Thursday, 21 November 2019

Best of the best: Who makes the most accurate decisions in expert groups?

NOVEMBER 20, 2019, by Max Planck Society

Credit: CC0 Public Domain

Experts don't always agree with one another when making predictions or diagnoses. So how can we find out which expert in a group makes the best and most accurate decisions? An interdisciplinary team of researchers at the Max Planck Institute for Human Development and the Leibniz Institute of Freshwater Ecology and Inland Fisheries has developed a simple method for identifying the most accurate experts and tested it successfully in various groups. Their findings have been published in Science Advances.

Does a mass on a mammogram indicate breast cancer? Will Serbia be a member of the EU by 2025? Will there be more floods in Germany in five years' time? The diagnoses and predictions made by doctors, scientists, and experts often have far-reaching consequences. And in many cases, it is only years later that it is possible to say which expert made the right call most often.

An interdisciplinary research team from the Max Planck Institute for Human Development and the Leibniz Institute of Freshwater Ecology and Inland Fisheries has developed a simple new method that can be used to identify the best decision-makers from a group of experts without having to know whether their decisions—past or present—are correct or incorrect. "Providing that at least half of all decisions made within the group are correct—which is typically the case in expert groups—and that each person has made about 20 yes/no decisions, this method has proved to work very well," says Max Wolf, researcher at the Leibniz Institute of Freshwater Ecology and Inland Fisheries and co-author of the study.

The method was developed on the basis of insights into collective intelligence. It rests on a simple assumption: Those individuals in a group of experts who make decisions that are most similar to the decisions of others also make the best decisions. For yes/no decisions, this assumption is easily confirmed by means of mathematical modeling. To test whether the method also works in real groups, the researchers analyzed published predictions and diagnoses made by various groups in different fields.

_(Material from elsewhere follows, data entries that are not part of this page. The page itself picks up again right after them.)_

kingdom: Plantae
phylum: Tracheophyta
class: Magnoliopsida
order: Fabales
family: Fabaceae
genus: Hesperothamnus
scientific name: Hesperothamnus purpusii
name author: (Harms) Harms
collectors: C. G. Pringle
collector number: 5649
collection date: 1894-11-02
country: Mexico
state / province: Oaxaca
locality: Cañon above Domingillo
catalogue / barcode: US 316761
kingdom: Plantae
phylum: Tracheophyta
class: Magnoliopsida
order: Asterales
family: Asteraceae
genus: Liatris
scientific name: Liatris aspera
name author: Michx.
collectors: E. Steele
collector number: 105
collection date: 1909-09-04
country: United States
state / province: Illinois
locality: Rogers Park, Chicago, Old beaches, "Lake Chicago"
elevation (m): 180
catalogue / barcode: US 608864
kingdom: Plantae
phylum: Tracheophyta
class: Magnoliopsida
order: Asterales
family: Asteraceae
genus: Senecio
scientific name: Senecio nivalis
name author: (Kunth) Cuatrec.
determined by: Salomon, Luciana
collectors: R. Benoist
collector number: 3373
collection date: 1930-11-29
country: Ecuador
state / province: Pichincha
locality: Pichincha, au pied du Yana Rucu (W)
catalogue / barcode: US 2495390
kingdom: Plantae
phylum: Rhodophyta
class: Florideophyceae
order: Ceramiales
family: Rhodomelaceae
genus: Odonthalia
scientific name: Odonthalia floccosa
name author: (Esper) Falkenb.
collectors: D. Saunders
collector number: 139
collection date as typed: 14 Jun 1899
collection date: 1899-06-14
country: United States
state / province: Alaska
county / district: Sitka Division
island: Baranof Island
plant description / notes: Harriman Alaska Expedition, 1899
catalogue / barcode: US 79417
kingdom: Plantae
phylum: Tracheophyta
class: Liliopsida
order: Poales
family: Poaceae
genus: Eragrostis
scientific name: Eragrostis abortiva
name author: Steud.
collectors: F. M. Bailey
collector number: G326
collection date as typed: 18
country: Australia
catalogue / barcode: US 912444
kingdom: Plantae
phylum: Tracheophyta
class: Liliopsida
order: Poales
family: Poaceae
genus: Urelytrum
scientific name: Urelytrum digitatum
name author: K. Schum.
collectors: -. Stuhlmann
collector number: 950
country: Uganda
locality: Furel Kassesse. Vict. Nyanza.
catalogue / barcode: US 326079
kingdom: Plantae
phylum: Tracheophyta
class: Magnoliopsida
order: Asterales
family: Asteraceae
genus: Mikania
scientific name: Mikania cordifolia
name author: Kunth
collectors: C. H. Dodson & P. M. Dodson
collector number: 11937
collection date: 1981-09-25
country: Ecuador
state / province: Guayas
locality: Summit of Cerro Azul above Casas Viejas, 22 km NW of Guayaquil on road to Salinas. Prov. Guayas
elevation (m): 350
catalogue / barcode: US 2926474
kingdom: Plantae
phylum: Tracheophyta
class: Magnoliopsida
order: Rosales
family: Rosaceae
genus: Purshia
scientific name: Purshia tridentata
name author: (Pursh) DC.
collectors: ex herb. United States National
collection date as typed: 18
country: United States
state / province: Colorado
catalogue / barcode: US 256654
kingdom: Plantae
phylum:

For example, the researchers examined the diagnoses made by 100 radiologists in the U.S. In the early 2000s, the radiologists interpreted the mammograms of 155 women to determine whether or not they had breast cancer. The research team analyzed the data to identify the radiologists whose decisions were, on average, most similar to the decisions of the others. As they had access to follow-up information on the health status of the 155 women screened, the researchers were also able to determine which radiologists made the most accurate and thus best diagnoses. They were the same radiologists as those identified using the new statistical method.

"It has been shown time and again that experts who are good in their field are good in a similar way, whereas poor performers are bad in very different ways. Working on the basis of this observation, we developed this new method and tested it in various areas," says Ralf Kurvers, lead author and researcher at the Center for Adaptive Rationality at the Max Planck Institute for Human Development.

In addition to radiologists' diagnoses, the research team analyzed skin cancer diagnoses made by 40 Italian dermatologists; geopolitical predictions made by 90 forecasters on the online platform Good Judgment Project; and the results of a simple general knowledge test, in which 100 participants were asked to identify the larger of two American cities.

"We believe that the relationship between similarity and accuracy of decisions can be an effective tool for practice. The method can be used to improve collective and individual decision-making processes in medical diagnostics, environmental risk analyses, and the business world," says co-author Stefan Herzog, also a researcher at the Center for Adaptive Rationality.